I try to bring people into my experience because we think we know what disability is but we don't know how it feels. We often don't know how it feels and I do because I live it everyday and so do so many other people. Also with my podcast, I don't know how some invisible disabilities feel. I don't know how some chronic illnesses feel. I don't know how all that feels so when I invite a guest on half of the time I'm just listening they went, "Wow, I didn't think about this". When I give a lecture I am giving them 101 but I'm showing them that there's more to it than how does Andrew have sex like.
If you want to know how to fuck me come over and have sex with me.

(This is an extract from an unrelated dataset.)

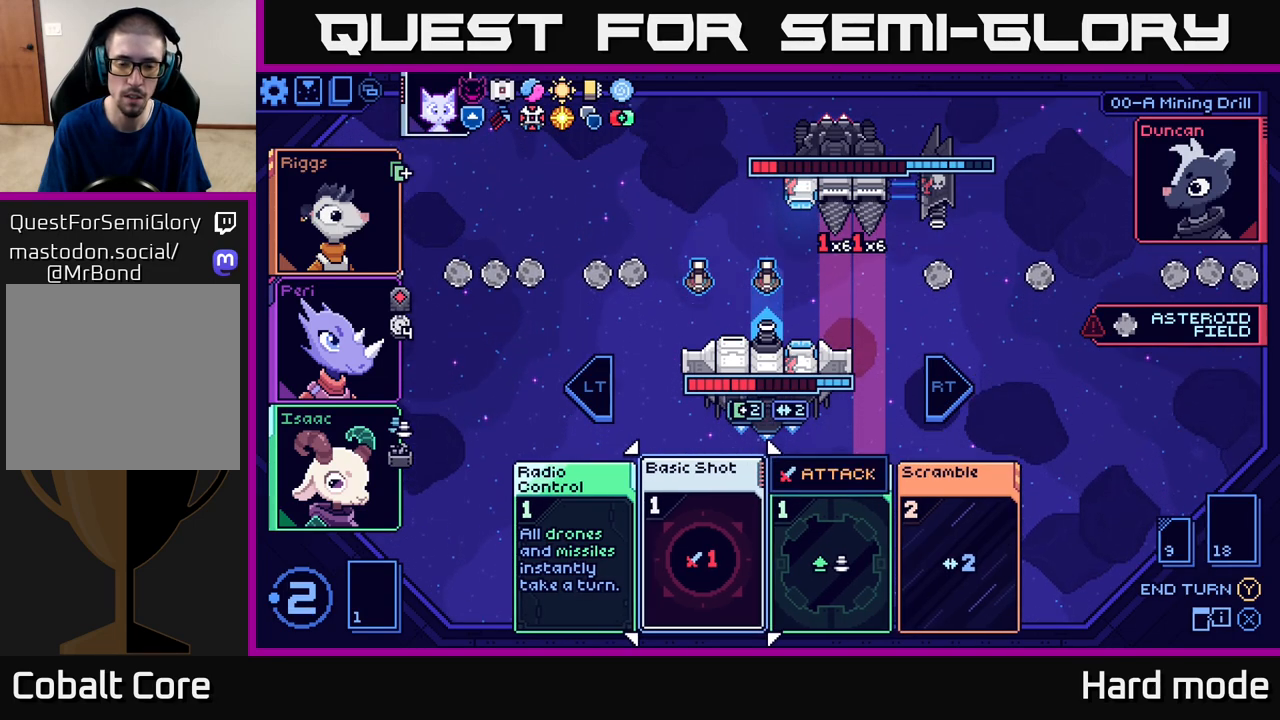
{"buttons": [], "left_stick": "center", "events": []}
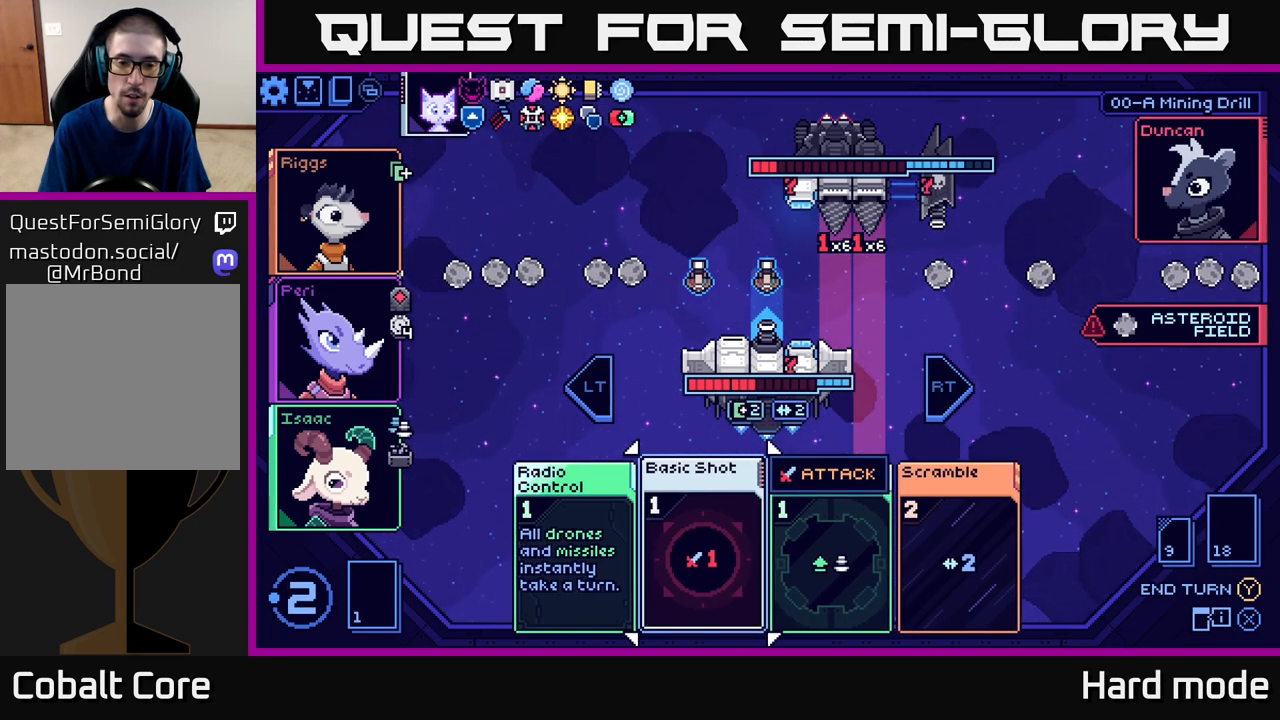
{"buttons": [], "left_stick": "center", "events": [[33, "left_stick", "right"], [200, "left_stick", "center"]]}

Emily: Exactly. No, that's awesome. I love that you talked about disabilities or the things that people can't see right in front of them but that may also be prevalent and that should be talked about as well and thought about as well. That's really awesome.
Andrew: Yes, that's something that even my own privilege didn't allow me to see until I had other disabled people with invisible disabilities come up to me and say, "You haven't spoken about our experience a lot. What are you going to do to fix that?" and at first I was like, "Oh wow, I didn't even realize. Okay, alright" and then the more and more I talked to individuals with multiple levels of disability, you notice that they need a space to talk. When I'm talking to an individual with invisible disabilities I'll say like, "Okay, I'm super ignorant about this. Show me this".
I think as a wheelchair user too, because I'm a wheelchair user, you unintentionally feel like, "Oh, my wheelchair is the only way to be disabled" and that's just not true. By listening to these other voices, I'm becoming so much more intersectional just by shutting up and listening and letting them tell me like, "Hey, I'm a person with an invisible disability and I like sex this way" or "I like to do this".
It's so eye-opening for me which is why I love doing episodes where I'm talking about my own experience but when I have a guest where I can just sit and go, "Wow, okay tell me more about this" and I know that the audience is going to be hearing that going, "Okay, maybe my experience is here then maybe I'm represented too". It's so nice to know that even just a white guy in a wheelchair talking about how hard it is being a white guy in a wheelchair trying to have sex.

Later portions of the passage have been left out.